La tentación de gobiernos y sociedades de imponer una moral ha sido la puerta de entrada a los peores regímenes totalitarios. Todo estado defiende una ética que se discute en la plaza pública, en el poder legislativo y que se plasma en leyes. Hay temas siempre controvertidos como el aborto, la muerte asistida, etc. Pero algo muy diferente es meterse en las sábanas del alcalde de Nueva York o descalificar a Sarkozy por las andanzas juveniles de su actual esposa o permitir los ataques políticos al Rey de España por sus devaneos. Los asuntos privados se arreglan entre privados, para eso están los códigos civiles. Entre más sólida es una democracia menos espacio se da a los ataques públicos con pretextos privados. Por ese camino nadie estaría exento de ser víctima, es el infierno.

Los gobiernos de derecha son mucho más proclives a desatar persecuciones morales que nunca tienen fin. Con ese objetivo en mente se intenta regular actuaciones privadas: garantizar que todos lleven una vida familiar "ejemplar", sea esto lo que sea, que no haya dudas sobre opción sexual, en pocas palabras los servidores cumplan con un código de valores tradicionales. En cambio los gobiernos más liberales defienden a muerte la separación de los dos mundos y el derecho de cualquiera a ser valorado por sus capacidades profesionales. En democracia la vida íntima sólo pertenece a las personas, en el fascismo al estado.

Para un hombre o mujer públicos exhibir la vida privada es un riesgo. De nuevo el morbo y la inquina merodean. Los artistas hacen de su vida privada una mercancía. Seguramente los escándalos les reditúan de alguna forma. Allá ellos. Si una persona expone su vida privada debe atenerse a las consecuencias. Pero, qué ocurre cuando alguien utiliza un mecanismo avieso, sin posibilidad de convertirse en recurso jurídico, para penetrar en la vida privada de un hombre público. ¿Quién está rompiendo la privacidad? Por cierto los llamados "hombres públicos" no sólo son los políticos, también los dueños de los medios, los directores de periódicos o revistas, los protagonistas de la propia sociedad, empresarios, líderes en las diferentes áreas. De hecho cualquiera que incida en su sociedad se convierte en una persona pública. Pero dañar a un político puede redituar más.
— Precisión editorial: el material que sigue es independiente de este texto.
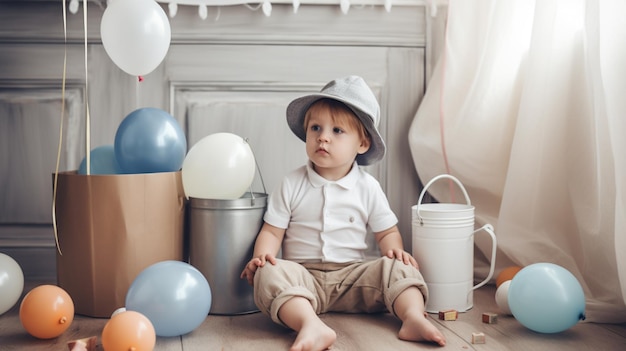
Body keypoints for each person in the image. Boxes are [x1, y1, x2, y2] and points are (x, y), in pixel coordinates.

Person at [240, 75, 446, 351]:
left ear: (362, 144)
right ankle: (308, 323)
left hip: (355, 278)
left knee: (401, 267)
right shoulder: (291, 183)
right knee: (268, 273)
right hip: (303, 277)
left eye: (337, 131)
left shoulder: (367, 187)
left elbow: (387, 232)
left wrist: (394, 251)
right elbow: (271, 231)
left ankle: (412, 316)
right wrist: (261, 256)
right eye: (316, 128)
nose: (323, 137)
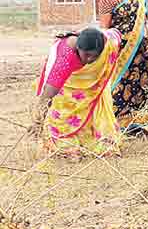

Imagine el lector qué sucedería si basáramos nuestros juicios a partir de lo que en privado hemos escuchado de algunos personajes, servidores públicos o no, si las opiniones íntimas se convirtieran en armamento público. En privado las lenguas son muy sueltas. ¿Puede una república guiarse por las maledicencias privadas? Qué sucedería si en una familia no hubiera cierto código de respeto público, si las suegras se enteraran de lo que dicen sus yernos o nueras, si los hermanos conocieran lo que afirman en privado sus cuñadas o cuñados. La condición humana es muy compleja de allí que surjan "reglas del juego" que permiten la convivencia. La tajante división entre lo público y lo privado es un principio civilizatorio. El día que cedamos en ese empeño estaremos todos en peligro. Todos somos todos.

Recordatorio. Primera escena una mujer joven y guapa intenta cambiar un neumático, es noche de lluvia. Se ha torcido el tobillo. Un hombre se detiene a ayudarla, la carga en sus brazos hasta la primera luz que ve. Es un hotel de paso. No lo sabe. Un fotógrafo reconoce al varón, es un prominente empresario, les toma una fotografía. Todo los incrimina. El director del periódico decide por el escándalo, le da primera plana. La mujer es su hija. Le arruina la vida. Se llama En Carne Propia. Todos somos todos.

El secretario Téllez, en medio de un torbellino de intereses, sólo debe ser evaluado por su desempeño como servidor. Lo demás es perverso y peligroso. Punto.